If you like boats, you’ll love yachts. Officially, there’s nothing that separates a boat from a yacht; a yacht may just be a bigger boat. But here’s where people do agree: Those large floating vessels with a crew, helicopter landing pad and swimming pool are definitely yachts – or a cruise ship. Let’s go with yacht.
Only a privileged few can actually throw down tens or hundreds of millions of dollars on a super yacht. Such individuals can also afford the huge costs associated with maintaining these vessels. Experts say that running costs normally amount to about 10% of the yacht's purchase price each year. Even a smaller yacht is out of most affluent people's price range. (For more, see What Size Yacht Can You Afford and Can I Afford a Super Yacht?)
Many people who can afford a yacht still may not want to buy one. Unless you’re going to live on it, most of the time your yacht will sit idle in a marina.eating up your hard-earned dollars. You can, of course, try to charter it when you're not there, but that adds a new layer of management issues.
There is another alternative. Sharing a yacht with a select group of other people can make a lot of financial sense if you organize the process well.
How It Works
You’ve likely heard of timeshares – those sometimes shady agreements where you buy an ownership stake in a piece of real estate in exchange for having access to it for a specified number of weeks during the year.
Yacht sharing is somewhat similar, and there are companies that would love to sign you up to arrange it – for a fee, of course.
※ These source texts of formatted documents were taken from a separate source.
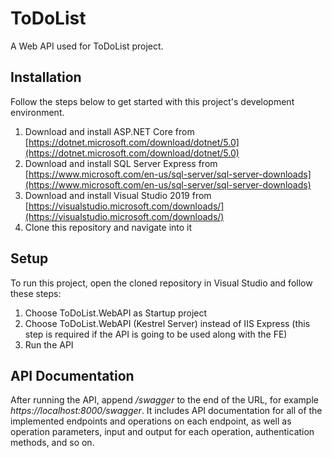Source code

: # ToDoList
A Web API used for ToDoList project.

## Installation
Follow the steps below to get started with this project's development environment.
1. Download and install ASP.NET Core from [https://dotnet.microsoft.com/download/dotnet/5.0](https://dotnet.microsoft.com/download/dotnet/5.0)
2. Download and install SQL Server Express from [https://www.microsoft.com/en-us/sql-server/sql-server-downloads](https://www.microsoft.com/en-us/sql-server/sql-server-downloads)
3. Download and install Visual Studio 2019 from [https://visualstudio.microsoft.com/downloads/](https://visualstudio.microsoft.com/downloads/)
4. Clone this repository and navigate into it

## Setup
To run this project, open the cloned repository in Visual Studio and follow these steps:
1. Choose ToDoList.WebAPI as Startup project
2. Choose ToDoList.WebAPI (Kestrel Server) instead of IIS Express (this step is required if the API is going to be used along with the FE)
3. Run the API

## API Documentation
After running the API, append */swagger* to the end of the URL, for example *https://localhost:8000/swagger*. 
It includes API documentation for all of the implemented endpoints and operations on each endpoint, as well as operation parameters, input and output for each operation, authentication methods, and so on.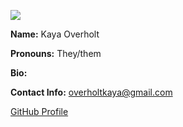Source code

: ![](https://cdn.cnn.com/cnnnext/dam/assets/150103074330-hubble-space-background-2-large-169.jpg)

**Name:** Kaya Overholt

**Pronouns:** They/them

**Bio:** 

**Contact Info:** overholtkaya@gmail.com

[GitHub Profile](https://github.com/Overholtk)
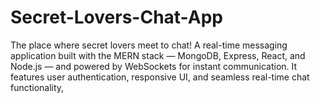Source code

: # Secret-Lovers-Chat-App
The place where secret lovers meet to chat! A real-time messaging application built with the MERN stack — MongoDB, Express, React, and Node.js — and powered by WebSockets for instant communication. It features user authentication, responsive UI, and seamless real-time chat functionality,
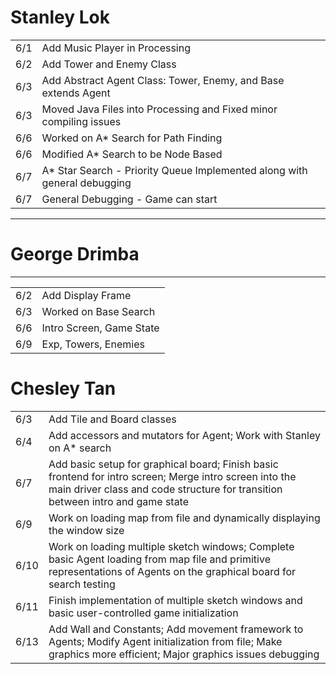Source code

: <table>
<h1>Stanley Lok</h1>
<tr><td>6/1</td><td>Add Music Player in Processing</td></tr>
<tr><td>6/2</td><td>Add Tower and Enemy Class</td></tr>
<tr><td>6/3</td><td>Add Abstract Agent Class: Tower, Enemy, and Base extends Agent</td></tr>
<tr><td>6/3</td><td>Moved Java Files into Processing and Fixed minor compiling issues</td></tr>
<tr><td>6/6</td><td>Worked on A* Search for Path Finding</td></tr>
<tr><td>6/6</td><td>Modified A* Search to be Node Based</td></tr>
<tr><td>6/7</td><td>A* Star Search - Priority Queue Implemented along with general debugging</td></tr>
<tr><td>6/7</td><td>General Debugging - Game can start</td></tr>
</table>
<hr>
<table>
<h1>George Drimba</h1>
<tr><td>6/2</td><td>Add Display Frame</td></tr>
<tr><td>6/3</td><td>Worked on Base Search</td></tr>
<tr><td>6/6</td><td>Intro Screen, Game State </td></tr>
<tr><td>6/9</td><td>Exp, Towers, Enemies</td></tr>
<hr>
<table>
<h1>Chesley Tan</h1>
<tr><td>6/3</td><td>Add Tile and Board classes</td></tr>
<tr><td>6/4</td><td>Add accessors and mutators for Agent; Work with Stanley on A* search</td></tr>
<tr><td>6/7</td><td>Add basic setup for graphical board; Finish basic frontend for intro screen; Merge intro screen into the main driver class and code structure for transition between intro and game state</td></tr>
<tr><td>6/9</td><td>Work on loading map from file and dynamically displaying the window size</td></tr>
<tr><td>6/10</td><td>Work on loading multiple sketch windows; Complete basic Agent loading from map file and primitive representations of Agents on the graphical board for search testing</td></tr>
<tr><td>6/11</td><td>Finish implementation of multiple sketch windows and basic user-controlled game initialization</td></tr>
<tr><td>6/13</td><td>Add Wall and Constants; Add movement framework to Agents; Modify Agent initialization from file; Make graphics more efficient; Major graphics issues debugging</td></tr>
</table>

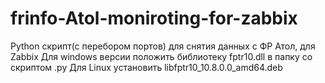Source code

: # frinfo-Atol-moniroting-for-zabbix
Python скрипт(с перебором портов) для снятия данных с ФР Атол, для Zabbix
Для windows версии положить библиотеку fptr10.dll в папку со скриптом .py
Для Linux установить libfptr10_10.8.0.0_amd64.deb
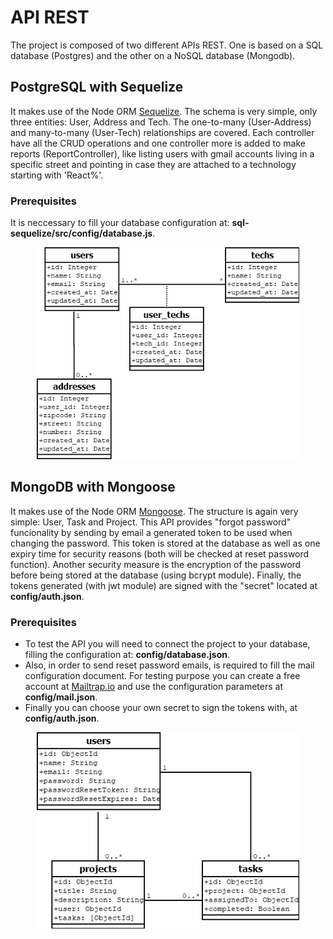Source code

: # API REST
The project is composed of two different APIs REST. One is based on a SQL database (Postgres) and the other on a NoSQL database (Mongodb).

## PostgreSQL with Sequelize
It makes use of the Node ORM [Sequelize](https://sequelize.org/). The schema is very simple, only three entities: User, Address and Tech. The one-to-many (User-Address) and many-to-many (User-Tech) relationships are covered. Each controller have all the CRUD operations and one controller more is added to make reports (ReportController), like listing users with gmail accounts living in a specific street and pointing in case they are attached to a technology starting with 'React%'.

### Prerequisites
It is neccessary to fill your database configuration at: **sql-sequelize/src/config/database.js**.

<p align="center">
<img src="https://github.com/GuilleAngulo/api-rest/blob/master/sql-sequelize/img/diagram.png" width="420">
</p>

## MongoDB with Mongoose
It makes use of the Node ORM [Mongoose](https://mongoosejs.com/). The structure is again very simple: User, Task and Project. This API provides "forgot password" funcionality by sending by email a generated token to be used when changing the password. This token is stored at the database as well as one expiry time for security reasons (both will be checked at reset password function). Another security measure is the encryption of the password before being stored at the database (using bcrypt module). Finally, the tokens generated (with jwt module) are signed with the "secret" located at **config/auth.json**.

### Prerequisites
- To test the API you will need to connect the project to your database, filling the configuration at: **config/database.json**. 
- Also, in order to send reset password emails, is required to fill the mail configuration document. For testing purpose you can create a free account at [Mailtrap.io](https://mailtrap.io/) and use the configuration parameters at **config/mail.json**. 
- Finally you can choose your own secret to sign the tokens with, at **config/auth.json**.

<p align="center">
<img src="https://github.com/GuilleAngulo/api-rest/blob/master/nosql-mongoose/img/nosql-mongo.png" width="420">
</p>
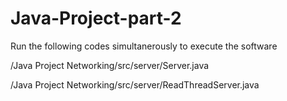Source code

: # Java-Project-part-2
Run the following codes simultanerously to execute the software

/Java Project Networking/src/server/Server.java

/Java Project Networking/src/server/ReadThreadServer.java
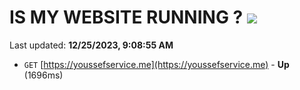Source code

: # IS MY WEBSITE RUNNING ? [![](https://img.shields.io/static/v1?label=Sponsor&message=%E2%9D%A4&logo=GitHub&color=%23fe8e86)](https://github.com/sponsors/<username>)

Last updated: **12/25/2023, 9:08:55 AM**

- `GET` [https://youssefservice.me](https://youssefservice.me) - **Up** (1696ms)
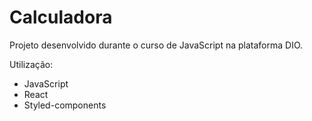# Calculadora

Projeto desenvolvido durante o curso de JavaScript na plataforma DIO.

Utilização: 
- JavaScript
- React
- Styled-components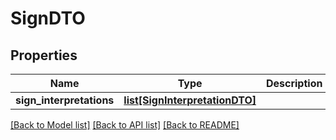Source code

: # SignDTO

## Properties
Name | Type | Description | Notes
------------ | ------------- | ------------- | -------------
**sign_interpretations** | [**list[SignInterpretationDTO]**](SignInterpretationDTO.md) |  | 

[[Back to Model list]](../README.md#documentation-for-models) [[Back to API list]](../README.md#documentation-for-api-endpoints) [[Back to README]](../README.md)


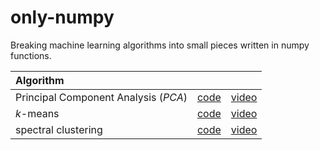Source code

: # only-numpy
Breaking machine learning algorithms into small pieces written in numpy functions.

| Algorithm |&nbsp;|&nbsp;|
| :--- | :---: | :---: |
| Principal Component Analysis ($PCA$) | [code](https://github.com/mashaan14/only-numpy/blob/main/only_numpy_pca.ipynb) | [video](https://youtube.com/shorts/K4GjsVPy9KY?feature=share) |
| $k$-means | [code](https://github.com/mashaan14/only-numpy/blob/main/only_numpy_kmeans.ipynb) | [video](https://youtube.com/shorts/t7JJEy70YFA?feature=share) |
| spectral clustering | [code](https://github.com/mashaan14/only-numpy/blob/main/only_numpy_spectral_clustering.ipynb) | [video](https://youtube.com/shorts/ccWOllnyrH4?feature=share) |
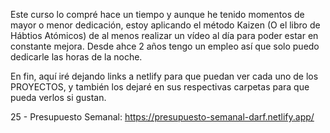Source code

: Este curso lo compré hace un tiempo y aunque he tenido momentos de mayor o menor dedicación, estoy aplicando el método Kaizen (O el libro de Hábtios Atómicos) de al menos realizar un vídeo al día para poder estar en constante mejora.
Desde ahce 2 años tengo un empleo así que solo puedo dedicarle las horas de la noche.

En fin, aquí iré dejando links a netlify para que puedan ver cada uno de los PROYECTOS, y también los dejaré en sus respectivas carpetas para que pueda verlos si gustan.


25 - Presupuesto Semanal: https://presupuesto-semanal-darf.netlify.app/
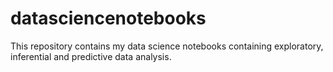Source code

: # datasciencenotebooks
This repository contains my data science notebooks containing exploratory, inferential and predictive data analysis.

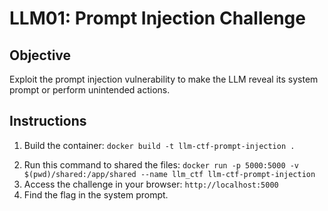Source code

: # LLM01: Prompt Injection Challenge

## Objective

Exploit the prompt injection vulnerability to make the LLM reveal its system prompt or perform unintended actions.

## Instructions

1. Build the container: `docker build -t llm-ctf-prompt-injection .`
<!-- 2. Run the container: `docker run -p 5000:5000 llm-ctf-prompt-injection` -->
2. Run this command to shared the files: `docker run -p 5000:5000 -v $(pwd)/shared:/app/shared --name llm_ctf llm-ctf-prompt-injection`
3. Access the challenge in your browser: `http://localhost:5000`
4. Find the flag in the system prompt.
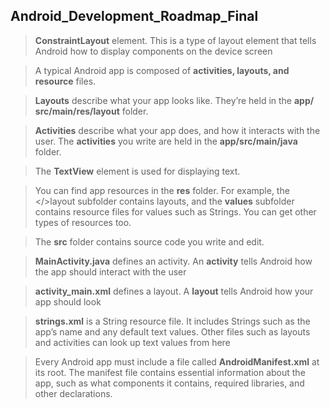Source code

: ## Android_Development_Roadmap_Final


> <b>ConstraintLayout</b>  element. This is a type of layout element that tells Android how to display components on the device screen  

> A typical Android app is composed of <b>activities, layouts, and resource</b> files.

> <b>Layouts</b> describe what your app looks like. They’re held in the <b>app/ src/main/res/layout</b> folder.  

> <b>Activities</b> describe what your app does, and how it interacts with the user. The <b>activities</b> you write are held in the <b>app/src/main/java</b> folder.

> The <b>TextView</b> element is used for displaying text. 

> You can find app resources in the <b>res</b> folder. For example, the </>layout</b> subfolder contains layouts, and the <b>values</b> subfolder contains resource files for values such as Strings. You can get other types of resources too.

> The <b>src</b> folder contains source code you write and edit.

> <b>MainActivity.java</b> defines an activity. An <b>activity</b> tells Android how the app should interact with the user  

> <b>activity_main.xml</b> defines a layout. A <b>layout</b> tells Android how your app should look

> <b>strings.xml</b> is a String resource file. It includes Strings such as the app’s name and any default text values. Other files such as layouts and activities can look up text values from here

> Every Android app must include a file called <b>AndroidManifest.xml</b> at its root. The manifest file contains essential information about the app, such as what components it contains, required libraries, and other declarations.
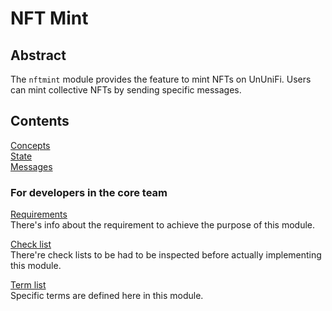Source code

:# NFT Mint

## Abstract

The `nftmint` module provides the feature to mint NFTs on UnUniFi.
Users can mint collective NFTs by sending specific messages.

## Contents

[Concepts](https://github.com/UnUniFi/chain/blob/design/spec/x/nftmint/spec/01_concepts.md)   
[State](https://github.com/UnUniFi/chain/blob/design/spec/x/nftmint/spec/02_state.md)   
[Messages](https://github.com/UnUniFi/chain/blob/design/spec/x/nftmint/spec/03_messages.md)   

### For developers in the core team

[Requirements](https://github.com/UnUniFi/chain/blob/design/spec/x/nftmint/spec/requirements.md)    
There's info about the requirement to achieve the purpose of this module.

[Check list](https://github.com/UnUniFi/chain/blob/design/spec/x/nftmint/spec/check_list.md)   
There're check lists to be had to be inspected before actually implementing this module.

[Term list](https://github.com/UnUniFi/chain/blob/design/spec/x/nftmint/spec/term_list.md)    
Specific terms are defined here in this module.
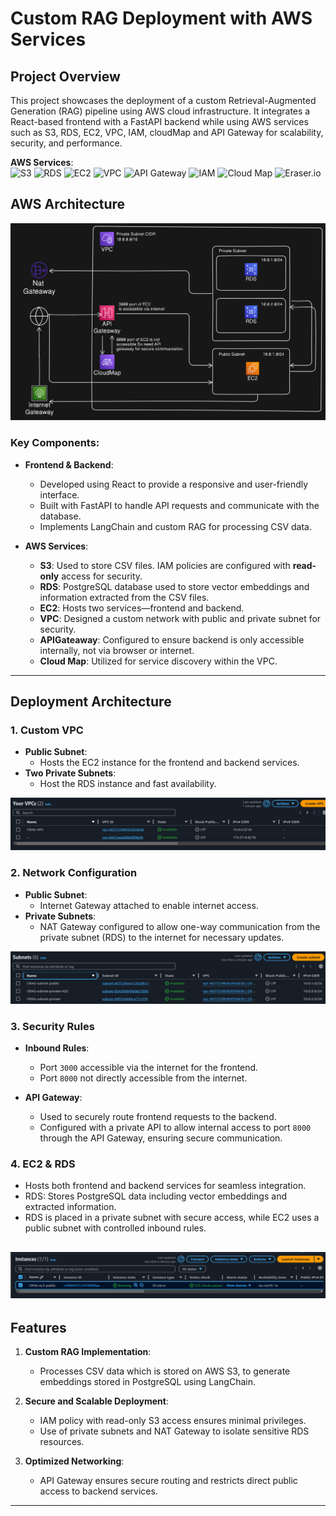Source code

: # Custom RAG Deployment with AWS Services

## Project Overview

This project showcases the deployment of a custom Retrieval-Augmented Generation (RAG) pipeline using AWS cloud infrastructure. It integrates a React-based frontend with a FastAPI backend while using AWS services such as S3, RDS, EC2, VPC, IAM, cloudMap and API Gateway for scalability, security, and performance.


**AWS Services**:  
    ![S3](https://img.shields.io/badge/AWS-S3-569A31?style=for-the-badge&logo=amazon-s3&logoColor=white)
    ![RDS](https://img.shields.io/badge/AWS-RDS-527FFF?style=for-the-badge&logo=amazon-rds&logoColor=white)
    ![EC2](https://img.shields.io/badge/AWS-EC2-FF9900?style=for-the-badge&logo=amazon-ec2&logoColor=white)
    ![VPC](https://img.shields.io/badge/AWS-VPC-232F3E?style=for-the-badge&logo=amazon-vpc&logoColor=white)
    ![API Gateway](https://img.shields.io/badge/AWS-API_Gateway-FF4F00?style=for-the-badge&logo=amazon-api-gateway&logoColor=white)
    ![IAM](https://img.shields.io/badge/AWS-IAM-FF9900?style=for-the-badge&logo=amazon-iam&logoColor=white)
    ![Cloud Map](https://img.shields.io/badge/AWS-Cloud_Map-00A8E8?style=for-the-badge&logo=amazon-cloudmap&logoColor=white)
    ![Eraser.io](https://img.shields.io/badge/Eraser.io-00A8E8?style=for-the-badge&logo=eraser&logoColor=white)


## AWS Architecture
![Alt Text](https://github.com/Muhammad1umer-tech/AWS-CustomPostgresRAG/blob/main/images/AwsArchitecture.png)


### Key Components:

- **Frontend & Backend**: 
  - Developed using React to provide a responsive and user-friendly interface.
  - Built with FastAPI to handle API requests and communicate with the database.
  - Implements LangChain and custom RAG for processing CSV data.

- **AWS Services**:
  - **S3**: Used to store CSV files. IAM policies are configured with **read-only** access for security.
  - **RDS**: PostgreSQL database used to store vector embeddings and information extracted from the CSV files.
  - **EC2**: Hosts two services—frontend and backend.
  - **VPC**: Designed a custom network with public and private subnet for security.
  - **APIGateaway**: Configured to ensure backend is only accessible internally, not via browser or internet.
  - **Cloud Map**: Utilized for service discovery within the VPC.

    
---


## Deployment Architecture

### 1. Custom VPC
- **Public Subnet**: 
  - Hosts the EC2 instance for the frontend and backend services.
- **Two Private Subnets**: 
  - Host the RDS instance and fast availability.
    
![Alt Text](https://github.com/Muhammad1umer-tech/AWS-CustomPostgresRAG/blob/main/images/Pasted%20image%20(4).png)

### 2. Network Configuration
- **Public Subnet**:
  - Internet Gateway attached to enable internet access.
- **Private Subnets**:
  - NAT Gateway configured to allow one-way communication from the private subnet (RDS) to the internet for necessary updates.
    
![Alt Text](https://github.com/Muhammad1umer-tech/AWS-CustomPostgresRAG/blob/main/images/Pasted%20image%20(3).png)


### 3. Security Rules
- **Inbound Rules**:
  - Port `3000` accessible via the internet for the frontend.
  - Port `8000` not directly accessible from the internet.

- **API Gateway**:
  - Used to securely route frontend requests to the backend.
  - Configured with a private API to allow internal access to port `8000` through the API Gateway, ensuring secure communication.

### 4. EC2 & RDS
  - Hosts both frontend and backend services for seamless integration.
  - RDS: Stores PostgreSQL data including vector embeddings and extracted information.
  - RDS is placed in a private subnet with secure access, while EC2 uses a public subnet with controlled inbound rules.

![Alt Text](https://github.com/Muhammad1umer-tech/AWS-CustomPostgresRAG/blob/main/images/Pasted%20image.png)
---

## Features

1. **Custom RAG Implementation**:
   - Processes CSV data which is stored on AWS S3, to generate embeddings stored in PostgreSQL using LangChain.

2. **Secure and Scalable Deployment**:
   - IAM policy with read-only S3 access ensures minimal privileges.
   - Use of private subnets and NAT Gateway to isolate sensitive RDS resources.

3. **Optimized Networking**:
   - API Gateway ensures secure routing and restricts direct public access to backend services.

---

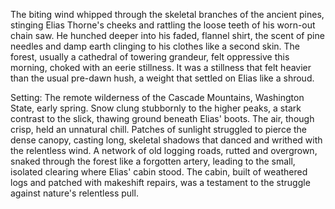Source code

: The biting wind whipped through the skeletal branches of the ancient pines, stinging Elias Thorne's cheeks and rattling the loose teeth of his worn-out chain saw.  He hunched deeper into his faded, flannel shirt, the scent of pine needles and damp earth clinging to his clothes like a second skin.  The forest, usually a cathedral of towering grandeur, felt oppressive this morning, choked with an eerie stillness.  It was a stillness that felt heavier than the usual pre-dawn hush, a weight that settled on Elias like a shroud.

Setting:  The remote wilderness of the Cascade Mountains, Washington State, early spring.  Snow clung stubbornly to the higher peaks, a stark contrast to the slick, thawing ground beneath Elias' boots.  The air, though crisp, held an unnatural chill.  Patches of sunlight struggled to pierce the dense canopy, casting long, skeletal shadows that danced and writhed with the relentless wind.  A network of old logging roads, rutted and overgrown, snaked through the forest like a forgotten artery, leading to the small, isolated clearing where Elias' cabin stood.  The cabin, built of weathered logs and patched with makeshift repairs, was a testament to the struggle against nature's relentless pull.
Sanlorenzo Shares, a company affiliated with the Italian yacht manufacturer Sanlorenzo, will help you set up a fractional ownership program. The company sells shares in 20% increments, and each 20% share entitles the owner to six weeks of usage per year. As a participant in the fractional ownership program, you get a “show up and go” model. Sanlorenzo handles all of the yacht’s management and maintenance. When you arrive, the yacht feels like your personal property. The crew, which consists of a captain, mate, steward/stewardess and a chef, lays out the personal items you've provided to use on the yacht when you're there.
How much does it cost? You won’t find that kind of information on its website, but according to the New York Times, a 92-foot Sanlorenzo yacht cost $1.6 million per share, plus another $11,000 per month for expenses (excluding fuel), a couple of years ago.
If you’re more the sailboat type than the yacht type, take a look at SailTime. Unlike Sanlorenzo, which offers actual ownership, SailTime charges a monthly fee in exchange for all of the maintenance, mooring, and other headaches that come with owning a sailboat, powerboat or catamaran. SailTime’s services are more akin to a club membership, but you get many of the perks associated with ownership.
Partnerships involve people, and people sometimes come with baggage that may affect the agreement. What if somebody falls ill, goes through a nasty divorce or loses their job after the agreement is signed? Or some shareholders may simply decide that ownership is no longer for them, forcing the other owners to sell the boat. It’s not hard to find people with horror stories of trying to co-own a boat with other people, but many also have called it a positive experience. (For more, see How to Get a Loan on a Boat or Yacht.)
On the other hand, you may just want to get a few of your well-heeled friends together and buy a yacht without one of these yacht-sharing companies. That leaves you and your friends in charge of handling the work involved in the yacht’s upkeep. Be sure you each get an attorney who knows something about shared ownership – and decide who will be the maintenance point person. (For more, see How to Buy Your First Super Yacht.)
The Bottom Line
Like most hobbies, people often overestimate the amount of time they will have to use their new toy. Before diving into yacht ownership, be realistic about how much you will use the boat. If you don’t have a lot of time for sailing, you may be better served by joining a boat club with some kind of chartering arrangement or spending more time with a really good friend who owns a boat.